From a legal standpoint, environmental sensitivity presents problems of both causation and damage assessment. In spite of the need for scientifically reliable evidence in the courtroom under the Daubert principle, opinions regarding environmental sensitivity are routinely finding their way into testimony from many environmental or ecology experts. At times, these are well trained clinicians who have taken a tangential and poorly founded direction in the treatment of these suffering patients, becoming validators and advocates of their claim. At other times, these experts are individuals with marginal understanding of medicine, who ignore the complex and psychosocial variables that accompany their patients' claims. Causation is quickly attributed to spurious factors based on their patient's apprehension or on psychological needs for the symptoms. The psychological needs include primary and secondary gain issues that maintain the symptoms.

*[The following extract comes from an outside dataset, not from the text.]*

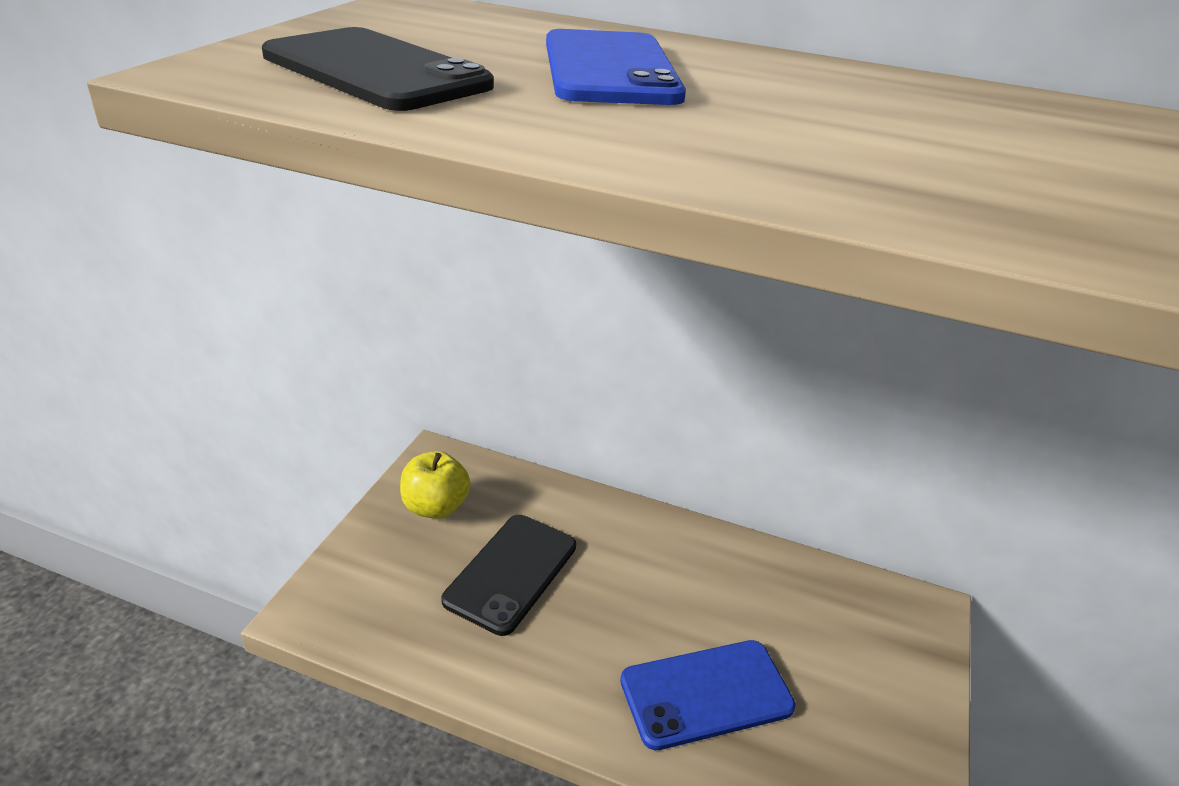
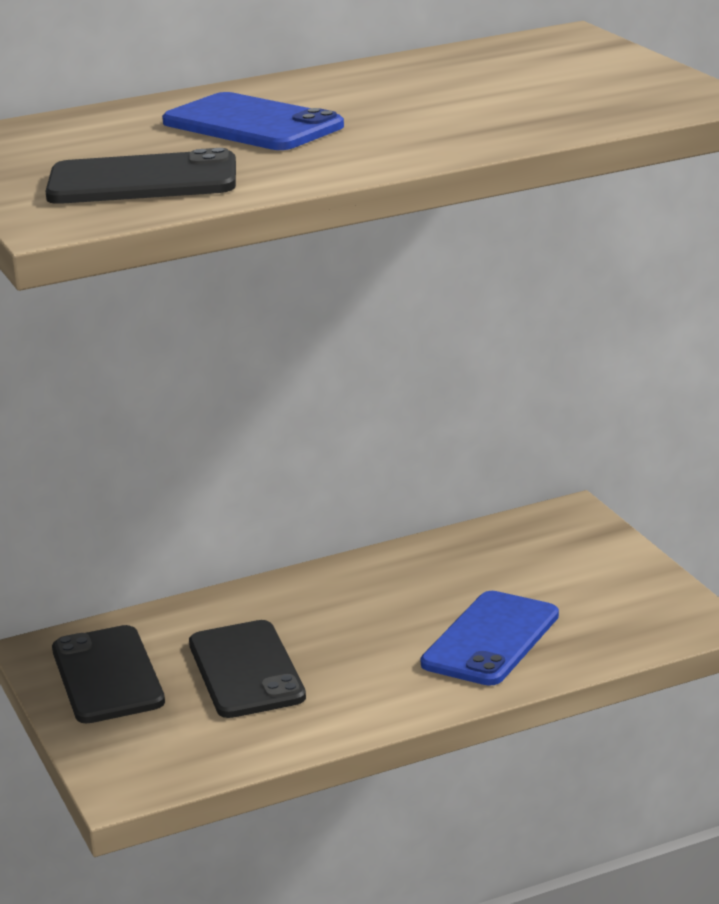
camera: 40 degrees left, 10 degrees down
(435, 507) = (107, 676): yellow apple -> black phone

Primary gain refers to a psychological conflict or need that the physical symptom satisfies. It may be avoidance of an unpleasant or threatening personal situation or a means to gain an important response from the environment. The physical symptom serves an important psychological purpose and resolves a conflict with which the individual otherwise cannot deal adequately. The psychological issue is the main initiating and sustaining factor of the physical symptom.

Secondary gain refers to those perhaps unexpected environmental responses to the physical symptom that assist in sustaining it by reinforcement. Examples include financial reimbursement, attention from the family, or avoidance of less than satisfactory work conditions. There is obviously some overlap between primary and secondary gains, both features needs to be seen as a process as opposed to discreet variables. Both can also be present in other somatoform disorders besides environmental sensitivity.

So, where recovery is sought for environmental sensitivity damages, a more in-depth analysis is required. Validated and scientific environmental surveys which clearly demonstrate toxic agents or pollutants must be utilized and the mere presence of minimal abnormal concentrations should not automatically lead to the conclusion that causation is established. Experienced clinical toxicologists should be employed who objectively analyze the data in relationship to the clinical presentation, and who have not become advocates for mysterious conditions which no one but they can identify. Psychosocial history of the suffering individual must be taken in detail to identify primary and secondary gain factors, and the need to maintain illness. The expansion of environmental sensitivity claims is a complex medical and cultural problem that needs to be understood in light of a historical perspective and its medical and legal reinforcers. (see Shorter, E: From Paralysis to Fatigue: A History of Psychosomatic Illness in the A Modern Era. New York, Free Press, 1 992 Barsky, A J. and Borus, J.F.: Somatization and medicalization in the era of managed care. JAMA 274(24): 1 931, December, 1995.)